La veille, le PCV avait annoncé sa mise en retrait temporaire pour des raisons de santé et désigné l’actuel président de la république socialiste, To Lam, 67 ans, pour assurer l’intérim. Le secrétaire général du PCV est le personnage le plus important de l’Etat, devant le Premier ministre, le président et le président de l’Assemblée nationale. Nguyen Phu Trong est le premier secrétaire général à décéder au pouvoir, depuis Le Duan, un frère d’armes du père de l’indépendance Ho Chi Minh, en 1986. Il est aussi le premier à avoir effectué trois mandats consécutifs à la tête du parti, après la libéralisation de l’économie en 1986.
Les réactions n’ont pas tardé. «Le Comité central du Parti communiste chinois a envoyé un message de condoléances à son équivalent au Vietnam après le décès du secrétaire général Nguyen Phu Trong», a indiqué la chaîne chinoise d’Etat CCTV dans un bref communiqué. «Nous pleurons la perte d’un leader visionnaire qui, pendant des décennies, a servi de pont entre le Vietnam et les Etats-Unis, comme il l’a fait avec le reste de la communauté internationale», a commenté de son côté l’ambassadeur américain au Vietnam, Marc E. Knapper, dans un communiqué.
Avec ses partenaires étrangers, Nguyen Phu Trong a appliqué les principes pragmatiques de sa «diplomatie du bambou» qui a placé Hanoï comme un interlocuteur de Washington comme de Pékin, dans un souci de maintenir une autonomie face aux deux superpuissances. Il s’était aussi entretenu avec Vladimir Poutine en juin, lors de la visite du président russe dans la capitale vietnamienne. En fonction depuis 2011, la longévité remarquable de M. Nguyen à son poste a coïncidé avec une dérive autoritaire du Vietnam, selon les groupes de défense des droits humains. Ses politiques ont contribué à étendre l’emprise de l’appareil communiste sur le pays, dans une période de boom des échanges commerciaux, mais au détriment des libertés fondamentales. Technocrate, réputé discret, il a été l’architecte de la campagne XXL qui a traduit en justice plus de 4400 personnes dans plus de 1700 affaires de corruption et de fraude depuis 2021, à un rythme spectaculairement élevé pour le pays, habitué à des tractations sans fracas.
Cette opération, considérée comme la plus importante de ce type qu’ait connu le Vietnam, a renforcé le pouvoir autour de sa personne, selon les experts.
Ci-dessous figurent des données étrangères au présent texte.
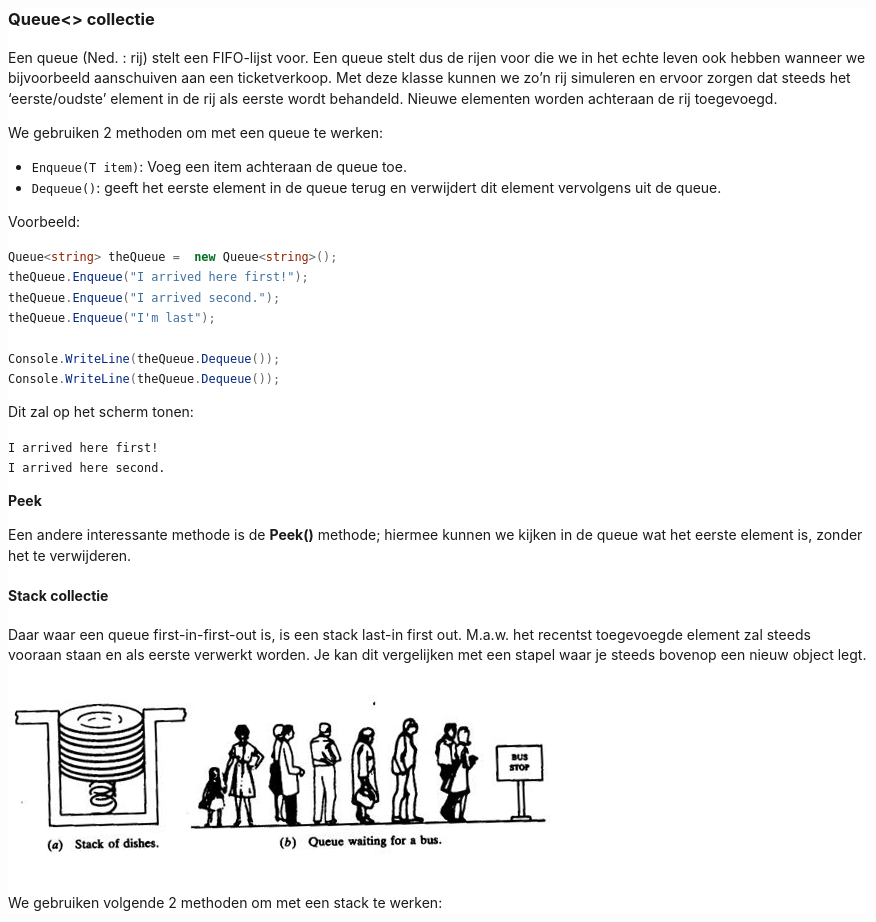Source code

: ### Queue&lt;&gt; collectie

Een queue \(Ned. : rij\) stelt een FIFO-lijst voor. Een queue stelt dus de rijen voor die we in het echte leven ook hebben wanneer we bijvoorbeeld aanschuiven aan een ticketverkoop. Met deze klasse kunnen we zo’n rij simuleren en ervoor zorgen dat steeds het ‘eerste/oudste’ element in de rij als eerste wordt behandeld. Nieuwe elementen worden achteraan de rij toegevoegd.

We gebruiken 2 methoden om met een queue te werken:

* `Enqueue(T item)`: Voeg een item achteraan de queue toe.
* `Dequeue()`: geeft het eerste element in de queue terug en verwijdert dit element vervolgens uit de queue.

Voorbeeld:

```csharp
Queue<string> theQueue =  new Queue<string>();
theQueue.Enqueue("I arrived here first!");
theQueue.Enqueue("I arrived second.");
theQueue.Enqueue("I'm last");

Console.WriteLine(theQueue.Dequeue());
Console.WriteLine(theQueue.Dequeue());
```

Dit zal op het scherm tonen:

```text
I arrived here first!
I arrived here second.
```

**Peek**

Een andere interessante methode is de **Peek\(\)** methode; hiermee kunnen we kijken in de queue wat het eerste element is, zonder het te verwijderen.

#### Stack collectie

Daar waar een queue first-in-first-out is, is een stack last-in first out. M.a.w. het recentst toegevoegde element zal steeds vooraan staan en als eerste verwerkt worden. Je kan dit vergelijken met een stapel waar je steeds bovenop een nieuw object legt.

![](../../.gitbook/assets/generics3.png)

We gebruiken volgende 2 methoden om met een stack te werken:
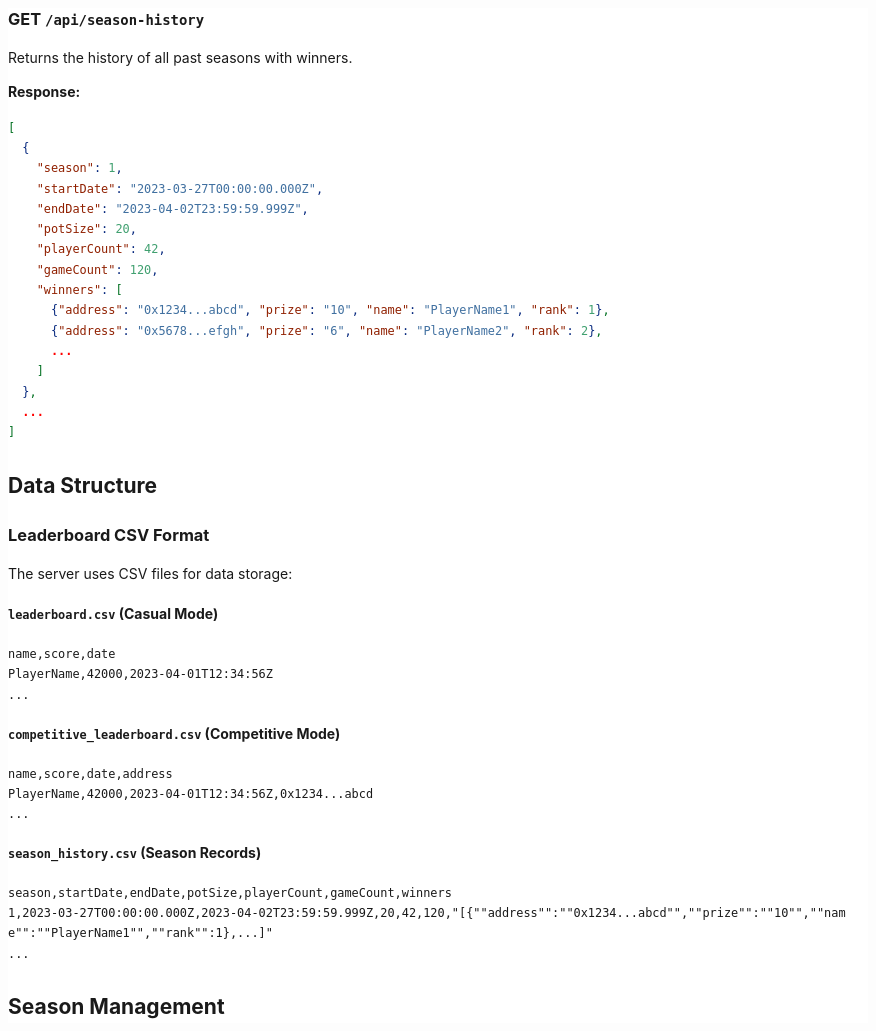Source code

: ### GET `/api/season-history`

Returns the history of all past seasons with winners.

**Response:**
```json
[
  {
    "season": 1,
    "startDate": "2023-03-27T00:00:00.000Z",
    "endDate": "2023-04-02T23:59:59.999Z",
    "potSize": 20,
    "playerCount": 42,
    "gameCount": 120,
    "winners": [
      {"address": "0x1234...abcd", "prize": "10", "name": "PlayerName1", "rank": 1},
      {"address": "0x5678...efgh", "prize": "6", "name": "PlayerName2", "rank": 2},
      ...
    ]
  },
  ...
]
```

## Data Structure

### Leaderboard CSV Format

The server uses CSV files for data storage:

#### `leaderboard.csv` (Casual Mode)
```
name,score,date
PlayerName,42000,2023-04-01T12:34:56Z
...
```

#### `competitive_leaderboard.csv` (Competitive Mode)
```
name,score,date,address
PlayerName,42000,2023-04-01T12:34:56Z,0x1234...abcd
...
```

#### `season_history.csv` (Season Records)
```
season,startDate,endDate,potSize,playerCount,gameCount,winners
1,2023-03-27T00:00:00.000Z,2023-04-02T23:59:59.999Z,20,42,120,"[{""address"":""0x1234...abcd"",""prize"":""10"",""name"":""PlayerName1"",""rank"":1},...]"
...
```

## Season Management
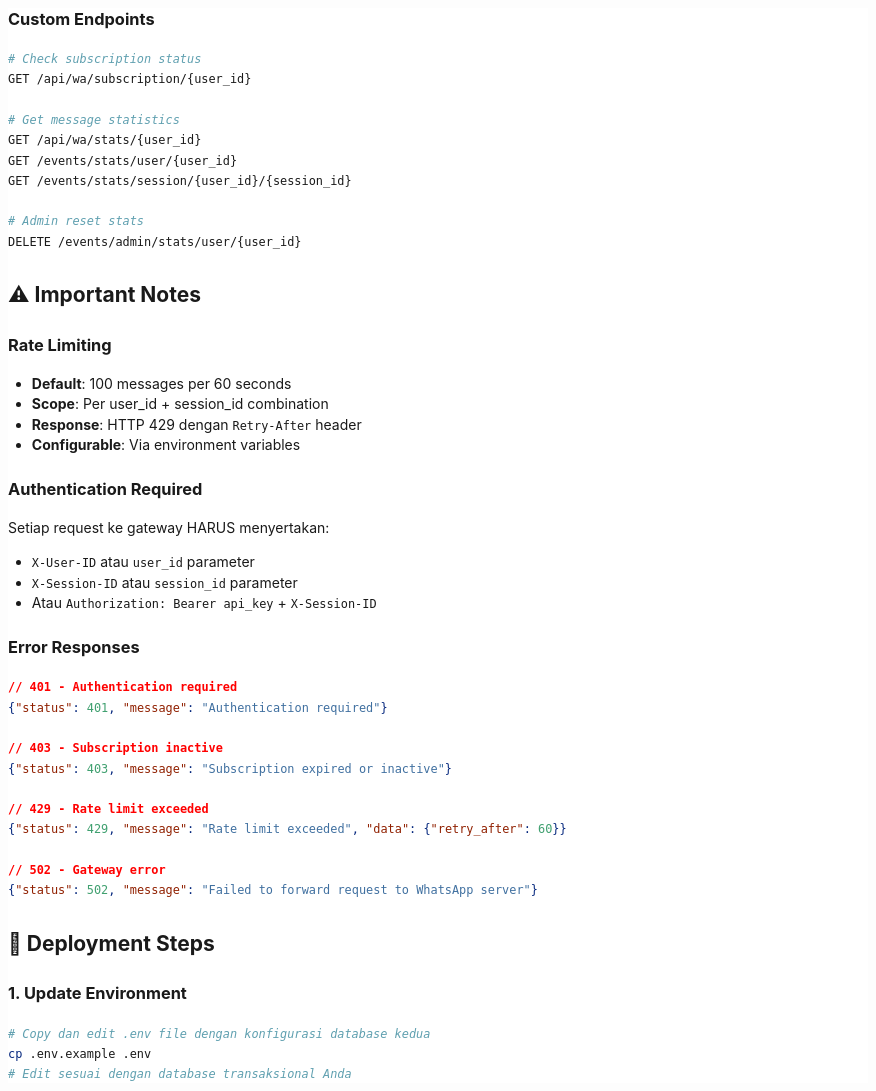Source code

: ### Custom Endpoints
```bash
# Check subscription status
GET /api/wa/subscription/{user_id}

# Get message statistics  
GET /api/wa/stats/{user_id}
GET /events/stats/user/{user_id}
GET /events/stats/session/{user_id}/{session_id}

# Admin reset stats
DELETE /events/admin/stats/user/{user_id}
```

## ⚠️ Important Notes

### Rate Limiting
- **Default**: 100 messages per 60 seconds
- **Scope**: Per user_id + session_id combination
- **Response**: HTTP 429 dengan `Retry-After` header
- **Configurable**: Via environment variables

### Authentication Required
Setiap request ke gateway HARUS menyertakan:
- `X-User-ID` atau `user_id` parameter
- `X-Session-ID` atau `session_id` parameter
- Atau `Authorization: Bearer api_key` + `X-Session-ID`

### Error Responses
```json
// 401 - Authentication required
{"status": 401, "message": "Authentication required"}

// 403 - Subscription inactive
{"status": 403, "message": "Subscription expired or inactive"}

// 429 - Rate limit exceeded  
{"status": 429, "message": "Rate limit exceeded", "data": {"retry_after": 60}}

// 502 - Gateway error
{"status": 502, "message": "Failed to forward request to WhatsApp server"}
```

## 🚀 Deployment Steps

### 1. Update Environment
```bash
# Copy dan edit .env file dengan konfigurasi database kedua
cp .env.example .env
# Edit sesuai dengan database transaksional Anda
```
C’était «un homme à poigne incarnant cette obsession du parti de se maintenir au pouvoir peu importe les soubresauts internes et l’ouverture du pays», estime Benoît de Tréglodé, directeur de recherches à l’Institut de recherche stratégique de l’Ecole militaire, à Paris. To Lam, l’ancien ministre de la Sécurité publique, était pressenti comme le mieux placé pour succéder à Nguyen Phu Trong, dont l’état de santé alimentait depuis quelques temps les spéculations sur sa capacité à diriger jusqu’au prochain congrès prévu en 2026.